Elbette “istisnalar var”, sözüm onlara, o sayfalara, o ekranlara
değil, ben “gazeteciliği, mesleği paspas eden” çoğunluğu
kastediyorum ve de “bu tablodan memnun olan” gazetecileri…
Spor sayfalarını, TV ekranlarını “yıllarca, aylarca, haftalarca,
günlerce, saatlerce ve de el verdiğince neredeyse satır satır
okumaya ve de cümle cümle dinlemeye gayret eden” bir okuyucunuz,
bir ağabeyiniz olarak, sorunlarınıza, dertlerinize ortak sayıyorum,
kendimi. Zira “sizin bugün yaptığınız işi, üstlendiğiniz görevi,
vermeye çalıştığınız hizmeti, yıllarca yaptım, üstlendim,
verdim!..”
Bakınız, “sorununuzun, sıkıntınızın, üzüntünüzün tek ilacı vardır”;
tek ilacı; o da “gazeteci olmak, gazetecilik yapmak” ve de
“yukarıdakilere” bunu hissettirmek, hatta anlatmak için gerekiyorsa
“tavır’ koymaktır; münasip bir dil, artı vücut dili ile!..

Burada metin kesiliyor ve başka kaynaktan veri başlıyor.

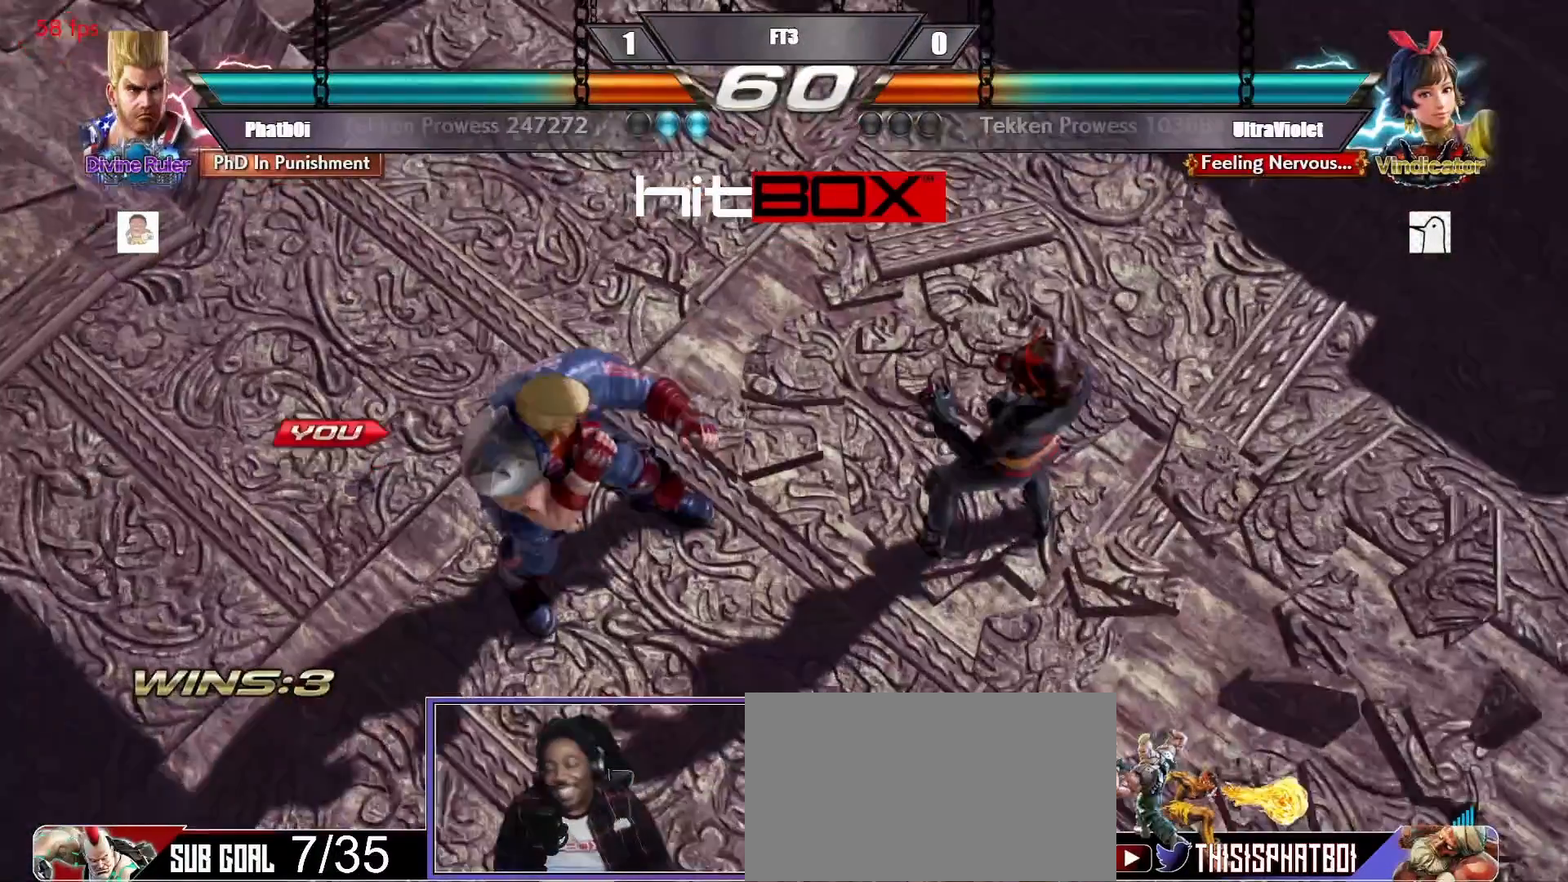
{"buttons": [], "events": []}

Bakınız, “sadece bir örnek ile”, bugün spor sayfalarımızda, spor
ekranlarımızda, pardon “spor kelimelerinin yerine futbol koyalım”,
yaptığınız işe, mesleğe, gazeteciliğe, spor yazarlığına nasıl
ihanet ediliyor, anlatayım ve hep beraber utanalım; zira her gün o
sayfalarda, o ekranlarda “yüzlerce” örnek var; benzeri ve de “asıl”
çok daha önemlileri!..
İşte, “ajanstan gelen” ve de sayfaya “yüzler kızarmadan” konulan
bir haberin bitiş cümlesi; “Falanca futbolcunun (Adını yazmıyorum)
yeni takımında mutlu ve antrenmanlarda oldukça neşeli olduğu
öğrenildi!..”
Ve de, şimdi...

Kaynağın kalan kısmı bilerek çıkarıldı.